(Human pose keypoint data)
Segment Open
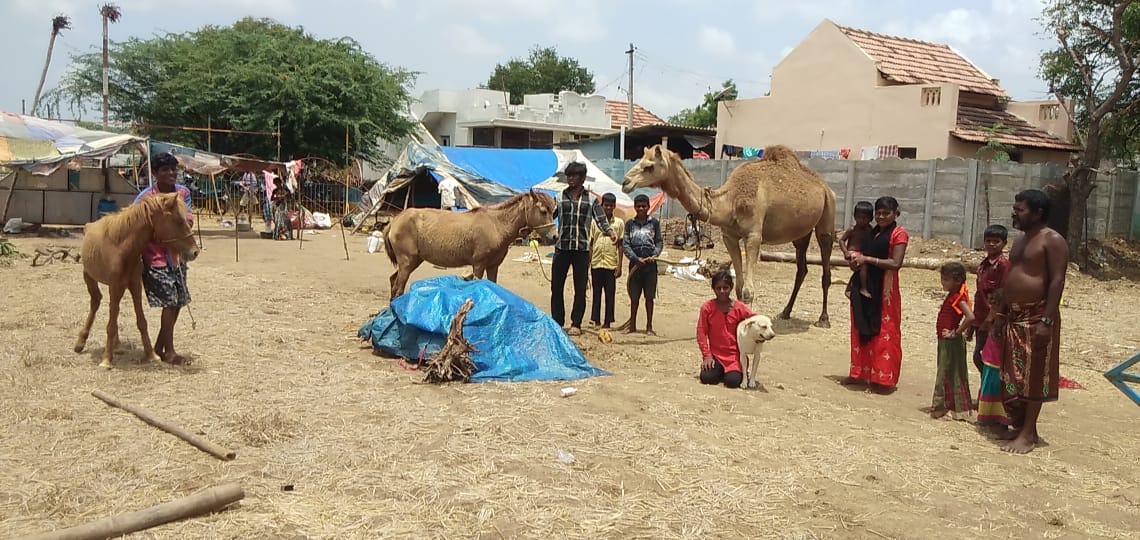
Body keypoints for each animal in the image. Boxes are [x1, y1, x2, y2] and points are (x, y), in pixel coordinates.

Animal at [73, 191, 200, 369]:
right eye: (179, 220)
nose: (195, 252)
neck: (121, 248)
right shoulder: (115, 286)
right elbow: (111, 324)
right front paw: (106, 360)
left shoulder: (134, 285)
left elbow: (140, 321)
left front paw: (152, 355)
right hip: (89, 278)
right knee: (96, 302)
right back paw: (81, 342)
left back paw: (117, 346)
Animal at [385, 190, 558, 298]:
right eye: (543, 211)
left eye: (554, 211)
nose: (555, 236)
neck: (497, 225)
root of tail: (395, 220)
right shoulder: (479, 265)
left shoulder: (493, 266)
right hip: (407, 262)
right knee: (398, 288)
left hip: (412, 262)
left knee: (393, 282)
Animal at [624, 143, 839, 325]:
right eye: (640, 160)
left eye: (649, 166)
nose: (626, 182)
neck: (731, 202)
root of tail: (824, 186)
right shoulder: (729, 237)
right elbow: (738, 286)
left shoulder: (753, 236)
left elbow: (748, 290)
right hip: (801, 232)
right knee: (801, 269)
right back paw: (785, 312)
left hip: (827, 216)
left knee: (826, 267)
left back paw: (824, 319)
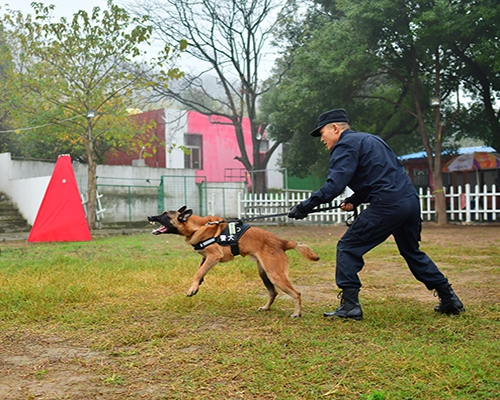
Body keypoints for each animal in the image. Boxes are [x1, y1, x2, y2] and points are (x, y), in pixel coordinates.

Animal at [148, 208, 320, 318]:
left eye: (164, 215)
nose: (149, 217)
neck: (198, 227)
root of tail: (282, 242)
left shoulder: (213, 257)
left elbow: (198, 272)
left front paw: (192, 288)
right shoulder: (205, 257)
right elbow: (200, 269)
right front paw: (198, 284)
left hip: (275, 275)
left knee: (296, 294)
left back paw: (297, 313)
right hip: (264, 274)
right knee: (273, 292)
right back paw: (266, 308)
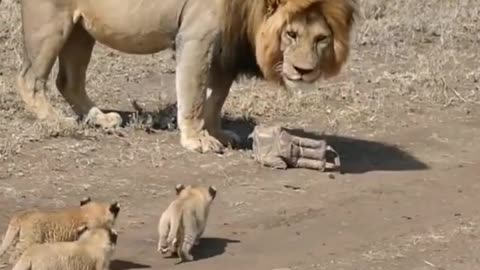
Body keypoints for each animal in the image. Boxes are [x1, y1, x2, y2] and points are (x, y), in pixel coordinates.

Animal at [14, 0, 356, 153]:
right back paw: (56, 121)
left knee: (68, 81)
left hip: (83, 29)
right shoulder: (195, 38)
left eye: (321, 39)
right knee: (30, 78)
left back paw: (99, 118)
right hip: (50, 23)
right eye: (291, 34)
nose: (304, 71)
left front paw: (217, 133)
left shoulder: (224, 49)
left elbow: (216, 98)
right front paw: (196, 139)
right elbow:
Segment Closed
◆ **What the task requires**: Check each line of the data above for the string "front", and copy the ones that have it.

◆ **Result**:
right front paw: (106, 360)
left front paw: (152, 355)
left front paw: (192, 288)
right front paw: (198, 284)
left front paw: (217, 133)
right front paw: (196, 139)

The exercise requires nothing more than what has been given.